══ Records

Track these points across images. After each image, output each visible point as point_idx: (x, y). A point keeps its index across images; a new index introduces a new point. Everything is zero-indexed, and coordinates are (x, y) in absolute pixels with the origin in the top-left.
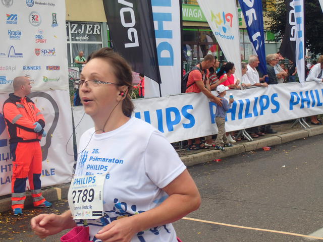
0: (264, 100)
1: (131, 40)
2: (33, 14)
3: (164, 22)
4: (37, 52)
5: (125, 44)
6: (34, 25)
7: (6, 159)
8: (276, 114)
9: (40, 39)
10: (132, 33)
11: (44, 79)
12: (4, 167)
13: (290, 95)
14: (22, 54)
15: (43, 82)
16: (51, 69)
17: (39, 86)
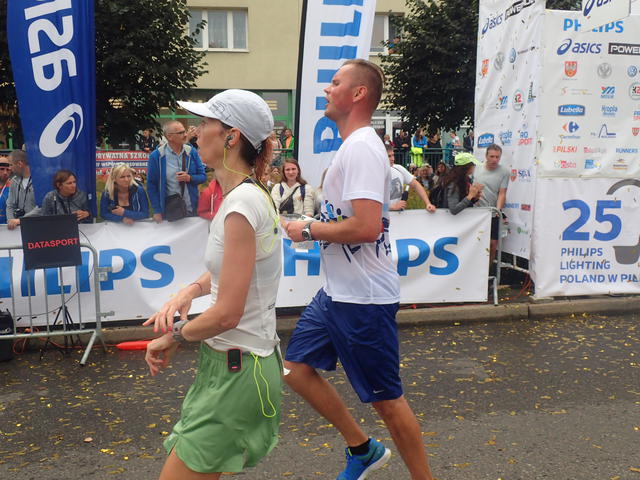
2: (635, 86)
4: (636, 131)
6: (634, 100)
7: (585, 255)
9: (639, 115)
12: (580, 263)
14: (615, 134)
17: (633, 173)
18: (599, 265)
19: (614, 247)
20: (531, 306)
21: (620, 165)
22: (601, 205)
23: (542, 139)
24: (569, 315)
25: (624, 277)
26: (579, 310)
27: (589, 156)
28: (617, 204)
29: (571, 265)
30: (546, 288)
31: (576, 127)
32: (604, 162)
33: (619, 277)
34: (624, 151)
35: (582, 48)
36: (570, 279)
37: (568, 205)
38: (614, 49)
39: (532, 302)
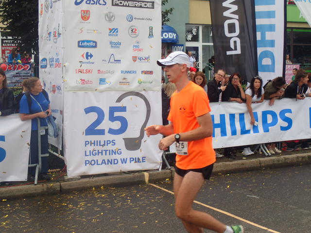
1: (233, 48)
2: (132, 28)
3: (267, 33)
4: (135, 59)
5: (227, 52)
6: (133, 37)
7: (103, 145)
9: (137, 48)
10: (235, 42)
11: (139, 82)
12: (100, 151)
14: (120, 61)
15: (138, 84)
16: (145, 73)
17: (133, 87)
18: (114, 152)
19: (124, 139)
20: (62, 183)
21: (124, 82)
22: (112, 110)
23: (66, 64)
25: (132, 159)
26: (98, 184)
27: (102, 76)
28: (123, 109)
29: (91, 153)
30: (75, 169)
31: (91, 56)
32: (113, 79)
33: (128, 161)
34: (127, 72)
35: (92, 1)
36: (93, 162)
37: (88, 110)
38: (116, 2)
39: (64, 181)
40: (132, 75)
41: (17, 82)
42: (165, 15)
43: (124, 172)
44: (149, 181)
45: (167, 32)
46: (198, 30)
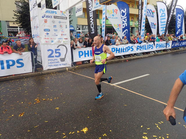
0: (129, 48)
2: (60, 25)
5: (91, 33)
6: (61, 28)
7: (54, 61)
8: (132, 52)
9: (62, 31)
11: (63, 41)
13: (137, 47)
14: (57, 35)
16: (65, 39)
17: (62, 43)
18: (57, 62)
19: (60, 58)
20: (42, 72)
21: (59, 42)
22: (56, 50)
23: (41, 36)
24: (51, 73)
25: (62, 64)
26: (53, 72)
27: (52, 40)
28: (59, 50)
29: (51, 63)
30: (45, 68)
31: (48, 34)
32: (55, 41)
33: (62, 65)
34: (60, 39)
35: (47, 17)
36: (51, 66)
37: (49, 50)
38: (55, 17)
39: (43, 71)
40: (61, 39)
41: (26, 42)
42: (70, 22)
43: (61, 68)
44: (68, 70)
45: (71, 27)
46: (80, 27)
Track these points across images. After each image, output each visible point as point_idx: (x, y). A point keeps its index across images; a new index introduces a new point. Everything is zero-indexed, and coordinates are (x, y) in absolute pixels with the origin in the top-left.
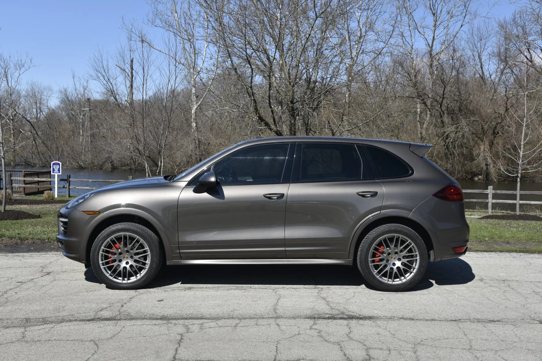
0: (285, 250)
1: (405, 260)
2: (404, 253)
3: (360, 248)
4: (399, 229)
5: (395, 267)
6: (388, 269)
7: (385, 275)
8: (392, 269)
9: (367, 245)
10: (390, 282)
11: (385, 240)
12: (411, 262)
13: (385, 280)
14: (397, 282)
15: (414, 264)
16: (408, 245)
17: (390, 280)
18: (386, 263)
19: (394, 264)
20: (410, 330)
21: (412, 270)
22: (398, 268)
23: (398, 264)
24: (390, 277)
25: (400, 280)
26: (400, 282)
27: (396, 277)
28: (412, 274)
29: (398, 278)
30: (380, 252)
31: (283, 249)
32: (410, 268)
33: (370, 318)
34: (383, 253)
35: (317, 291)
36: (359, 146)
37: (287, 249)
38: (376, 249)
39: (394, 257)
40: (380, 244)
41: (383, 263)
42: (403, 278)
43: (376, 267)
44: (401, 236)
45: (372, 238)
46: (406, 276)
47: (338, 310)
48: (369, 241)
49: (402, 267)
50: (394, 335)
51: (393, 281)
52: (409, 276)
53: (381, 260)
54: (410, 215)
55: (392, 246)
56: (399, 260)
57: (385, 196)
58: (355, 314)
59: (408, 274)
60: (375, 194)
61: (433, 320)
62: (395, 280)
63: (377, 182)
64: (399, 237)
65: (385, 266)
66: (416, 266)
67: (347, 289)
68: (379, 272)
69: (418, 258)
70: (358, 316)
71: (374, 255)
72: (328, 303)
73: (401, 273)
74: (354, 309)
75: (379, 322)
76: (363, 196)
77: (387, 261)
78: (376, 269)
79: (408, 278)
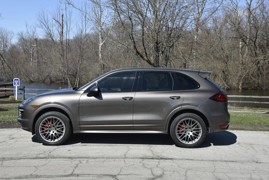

════

◆ **Work order**: Switch "top-left" to "upper-left" throughout all the records above and write them out again with nothing else changed. Leave the pictures out.

◆ **Solution below**:
Track these points across images. After each image, output each visible point as point_idx: (x, y). A point keeps its index across images; a new index introduces a new point. Everything is zero-indexed, and coordinates are (x, y) in absolute pixels with the origin in the upper-left.
0: (264, 100)
1: (131, 40)
2: (33, 14)
3: (164, 22)
4: (37, 52)
5: (125, 44)
6: (34, 25)
7: (6, 159)
8: (276, 114)
9: (40, 39)
10: (132, 33)
11: (44, 79)
12: (4, 167)
13: (290, 95)
14: (22, 54)
15: (43, 82)
16: (51, 69)
17: (39, 86)
2: (635, 86)
4: (636, 131)
6: (634, 100)
7: (585, 255)
9: (639, 115)
12: (580, 263)
14: (615, 134)
17: (633, 173)
18: (599, 265)
19: (614, 247)
20: (531, 306)
21: (620, 165)
22: (601, 205)
23: (542, 139)
24: (569, 315)
25: (624, 277)
26: (579, 310)
27: (589, 156)
28: (617, 204)
29: (571, 265)
30: (546, 288)
31: (576, 127)
32: (604, 162)
33: (619, 277)
34: (624, 151)
35: (582, 48)
36: (570, 279)
37: (568, 205)
38: (614, 49)
39: (532, 302)
1: (233, 48)
2: (132, 28)
3: (267, 33)
4: (135, 59)
5: (227, 52)
6: (133, 37)
7: (103, 145)
9: (137, 48)
10: (235, 42)
11: (139, 82)
12: (100, 151)
14: (120, 61)
15: (138, 84)
16: (145, 73)
17: (133, 87)
18: (114, 152)
19: (124, 139)
20: (62, 183)
21: (124, 82)
22: (112, 110)
23: (66, 64)
25: (132, 159)
26: (98, 184)
27: (102, 76)
28: (123, 109)
29: (91, 153)
30: (75, 169)
31: (91, 56)
32: (113, 79)
33: (128, 161)
34: (127, 72)
35: (92, 1)
36: (93, 162)
37: (88, 110)
38: (116, 2)
39: (64, 181)
40: (132, 75)
41: (17, 82)
42: (165, 15)
43: (124, 172)
44: (149, 181)
45: (167, 32)
46: (198, 30)
0: (129, 48)
2: (60, 25)
5: (91, 33)
6: (61, 28)
7: (54, 61)
8: (132, 52)
9: (62, 31)
11: (63, 41)
13: (137, 47)
14: (57, 35)
16: (65, 39)
17: (62, 43)
18: (57, 62)
19: (60, 58)
20: (42, 72)
21: (59, 42)
22: (56, 50)
23: (41, 36)
24: (51, 73)
25: (62, 64)
26: (53, 72)
27: (52, 40)
28: (59, 50)
29: (51, 63)
30: (45, 68)
31: (48, 34)
32: (55, 41)
33: (62, 65)
34: (60, 39)
35: (47, 17)
36: (51, 66)
37: (49, 50)
38: (55, 17)
39: (43, 71)
40: (61, 39)
41: (26, 42)
42: (70, 22)
43: (61, 68)
44: (68, 70)
45: (71, 27)
46: (80, 27)
Track these points across images. After each image, output each visible point as point_idx: (x, y). A point keeps its index across images; a new index introduces a new point. Everything is zero-indexed, and coordinates are (x, y) in absolute pixels with the origin in the upper-left.
0: (285, 250)
1: (405, 260)
2: (404, 253)
3: (360, 248)
4: (399, 229)
5: (395, 267)
6: (388, 269)
7: (385, 275)
8: (392, 269)
9: (367, 245)
10: (390, 282)
11: (385, 240)
12: (411, 262)
13: (385, 280)
14: (397, 282)
15: (414, 264)
16: (408, 245)
17: (390, 280)
18: (386, 263)
19: (394, 264)
20: (410, 330)
21: (412, 270)
22: (398, 268)
23: (398, 264)
24: (390, 277)
25: (400, 280)
26: (400, 282)
27: (396, 277)
28: (412, 274)
29: (398, 278)
30: (380, 252)
31: (283, 249)
32: (410, 268)
33: (370, 318)
34: (383, 253)
35: (317, 291)
36: (359, 146)
37: (287, 249)
38: (376, 249)
39: (394, 257)
40: (380, 244)
41: (383, 263)
42: (403, 278)
43: (376, 267)
44: (401, 236)
45: (372, 238)
46: (406, 276)
47: (338, 310)
48: (369, 241)
49: (402, 267)
50: (394, 335)
51: (393, 281)
52: (409, 276)
53: (381, 260)
54: (410, 215)
55: (392, 246)
56: (399, 260)
57: (385, 196)
58: (355, 314)
59: (408, 274)
60: (375, 194)
61: (433, 320)
62: (395, 280)
63: (377, 182)
64: (399, 237)
65: (385, 266)
66: (416, 266)
67: (347, 289)
68: (379, 272)
69: (418, 258)
70: (358, 316)
71: (374, 255)
72: (328, 303)
73: (401, 273)
74: (354, 309)
75: (379, 322)
76: (363, 196)
77: (387, 261)
78: (376, 269)
79: (408, 278)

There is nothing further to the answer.